**原文:**
• • • • •

Paddle cpu可以训练模型,转为gpu训练时报错

hyrbngr7  于 2023-02-04  发布在  其他
关注(0)|答案(8)|浏览(374)

OSError Traceback (most recent call last)
/tmp/ipykernel_182/3262533960.py in
2 batch_size = 1,
3 epochs = 3,
----> 4 verbose=1)

/opt/conda/envs/python35-paddle120-env/lib/python3.7/site-packages/paddle/hapi/model.py in fit(self, train_data, eval_data, batch_size, epochs, eval_freq, log_freq, save_dir, save_freq, verbose, drop_last, shuffle, num_workers, callbacks, accumulate_grad_batches, num_iters)
1730 for epoch in range(epochs):
1731 cbks.on_epoch_begin(epoch)
-> 1732 logs = self._run_one_epoch(train_loader, cbks, 'train')
1733 cbks.on_epoch_end(epoch, logs)
1734

/opt/conda/envs/python35-paddle120-env/lib/python3.7/site-packages/paddle/hapi/model.py in _run_one_epoch(self, data_loader, callbacks, mode, logs)
2060 step + 1 == len(data_loader))
2061
-> 2062 outs = getattr(self, mode + '_batch')(*_inputs)

• • • • •

**条目摘录:**
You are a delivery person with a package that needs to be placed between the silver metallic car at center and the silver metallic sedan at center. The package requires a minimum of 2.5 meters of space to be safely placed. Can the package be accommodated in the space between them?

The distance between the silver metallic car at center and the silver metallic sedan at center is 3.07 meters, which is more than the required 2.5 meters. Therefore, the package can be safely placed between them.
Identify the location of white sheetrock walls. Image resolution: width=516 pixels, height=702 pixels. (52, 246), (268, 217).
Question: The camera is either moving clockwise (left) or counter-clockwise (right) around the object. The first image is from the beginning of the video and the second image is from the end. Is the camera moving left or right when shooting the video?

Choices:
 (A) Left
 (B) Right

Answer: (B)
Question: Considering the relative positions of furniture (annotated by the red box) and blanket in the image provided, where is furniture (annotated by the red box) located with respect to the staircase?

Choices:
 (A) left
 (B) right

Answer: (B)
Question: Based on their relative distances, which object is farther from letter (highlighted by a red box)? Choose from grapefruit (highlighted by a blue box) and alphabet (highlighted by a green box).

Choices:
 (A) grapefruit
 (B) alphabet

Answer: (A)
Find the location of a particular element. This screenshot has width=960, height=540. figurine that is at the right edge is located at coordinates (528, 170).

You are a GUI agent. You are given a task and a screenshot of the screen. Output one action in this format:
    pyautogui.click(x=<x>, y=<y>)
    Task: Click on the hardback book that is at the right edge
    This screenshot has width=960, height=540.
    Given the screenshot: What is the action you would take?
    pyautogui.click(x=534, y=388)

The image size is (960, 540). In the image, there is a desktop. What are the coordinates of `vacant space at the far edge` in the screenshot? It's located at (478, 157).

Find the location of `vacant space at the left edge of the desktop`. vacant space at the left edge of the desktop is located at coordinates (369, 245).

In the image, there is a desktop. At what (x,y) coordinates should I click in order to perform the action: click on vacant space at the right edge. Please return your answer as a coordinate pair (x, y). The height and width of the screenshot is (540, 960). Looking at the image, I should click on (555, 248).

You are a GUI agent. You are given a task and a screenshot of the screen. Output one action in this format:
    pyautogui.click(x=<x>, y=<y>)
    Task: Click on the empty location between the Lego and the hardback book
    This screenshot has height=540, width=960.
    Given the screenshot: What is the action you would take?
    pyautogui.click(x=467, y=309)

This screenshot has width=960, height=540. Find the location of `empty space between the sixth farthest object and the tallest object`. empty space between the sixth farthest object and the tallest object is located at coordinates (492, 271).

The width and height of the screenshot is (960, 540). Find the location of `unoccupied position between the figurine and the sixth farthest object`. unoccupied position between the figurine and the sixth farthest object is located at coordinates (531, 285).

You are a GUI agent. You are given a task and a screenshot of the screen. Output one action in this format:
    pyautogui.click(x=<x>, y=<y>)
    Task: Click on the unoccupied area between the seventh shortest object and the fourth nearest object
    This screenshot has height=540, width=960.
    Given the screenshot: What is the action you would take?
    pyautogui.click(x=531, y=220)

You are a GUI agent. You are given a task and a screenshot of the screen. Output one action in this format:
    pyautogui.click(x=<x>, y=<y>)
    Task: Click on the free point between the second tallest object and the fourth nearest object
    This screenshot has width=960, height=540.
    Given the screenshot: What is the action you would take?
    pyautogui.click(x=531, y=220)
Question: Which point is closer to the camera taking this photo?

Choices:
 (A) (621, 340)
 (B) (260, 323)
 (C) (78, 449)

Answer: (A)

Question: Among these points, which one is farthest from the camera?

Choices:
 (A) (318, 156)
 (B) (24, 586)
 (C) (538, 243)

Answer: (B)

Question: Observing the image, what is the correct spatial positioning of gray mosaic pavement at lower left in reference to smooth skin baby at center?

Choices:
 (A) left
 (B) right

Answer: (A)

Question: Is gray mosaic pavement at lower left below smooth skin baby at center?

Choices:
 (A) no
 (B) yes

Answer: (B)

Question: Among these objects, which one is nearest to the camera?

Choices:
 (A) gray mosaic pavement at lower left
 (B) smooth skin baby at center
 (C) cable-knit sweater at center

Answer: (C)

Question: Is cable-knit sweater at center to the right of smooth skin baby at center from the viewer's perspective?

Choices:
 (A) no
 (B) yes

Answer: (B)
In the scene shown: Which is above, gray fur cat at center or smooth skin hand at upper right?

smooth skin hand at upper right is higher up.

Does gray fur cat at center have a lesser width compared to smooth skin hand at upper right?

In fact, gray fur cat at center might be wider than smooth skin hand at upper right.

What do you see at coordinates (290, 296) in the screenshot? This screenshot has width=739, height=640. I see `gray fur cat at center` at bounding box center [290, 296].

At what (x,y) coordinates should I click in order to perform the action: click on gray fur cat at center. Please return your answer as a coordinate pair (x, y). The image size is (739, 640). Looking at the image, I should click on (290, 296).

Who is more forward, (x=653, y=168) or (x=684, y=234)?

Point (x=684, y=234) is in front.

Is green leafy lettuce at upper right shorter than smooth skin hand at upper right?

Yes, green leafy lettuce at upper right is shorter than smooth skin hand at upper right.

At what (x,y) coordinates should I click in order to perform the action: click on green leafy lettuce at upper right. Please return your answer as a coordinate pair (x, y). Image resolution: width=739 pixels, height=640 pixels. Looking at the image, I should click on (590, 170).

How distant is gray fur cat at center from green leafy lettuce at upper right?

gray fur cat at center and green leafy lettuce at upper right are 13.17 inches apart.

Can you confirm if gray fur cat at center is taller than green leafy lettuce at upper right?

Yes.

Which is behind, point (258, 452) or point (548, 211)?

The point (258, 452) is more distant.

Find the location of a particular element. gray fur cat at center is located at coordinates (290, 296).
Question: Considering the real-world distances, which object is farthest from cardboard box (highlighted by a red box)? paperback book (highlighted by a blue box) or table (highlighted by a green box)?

• • • • •

**你的任务:**
**1.** 把这篇Paddle报错帖里从“Paddle cpu可以训练模型,转为gpu训练时报错”到“callbacks, accumulate_grad_batches, num_iters)”之间的内容一字不改地抄下来，开头和结尾那两处也要抄上。
**2.** 根据这篇Paddle报错帖，回答下面几个问题：
(a) 帖子是哪天发布的？
(b) 帖子显示的浏览次数是多少？
(c) 报错代码里 epochs 设成了多少？

**参考答案:**
**1.**
Paddle cpu可以训练模型,转为gpu训练时报错

hyrbngr7  于 2023-02-04  发布在  其他
关注(0)|答案(8)|浏览(374)

OSError Traceback (most recent call last)
/tmp/ipykernel_182/3262533960.py in
2 batch_size = 1,
3 epochs = 3,
----> 4 verbose=1)

/opt/conda/envs/python35-paddle120-env/lib/python3.7/site-packages/paddle/hapi/model.py in fit(self, train_data, eval_data, batch_size, epochs, eval_freq, log_freq, save_dir, save_freq, verbose, drop_last, shuffle, num_workers, callbacks, accumulate_grad_batches, num_iters)

**2.**
(a) 2023-02-04
(b) 374
(c) 3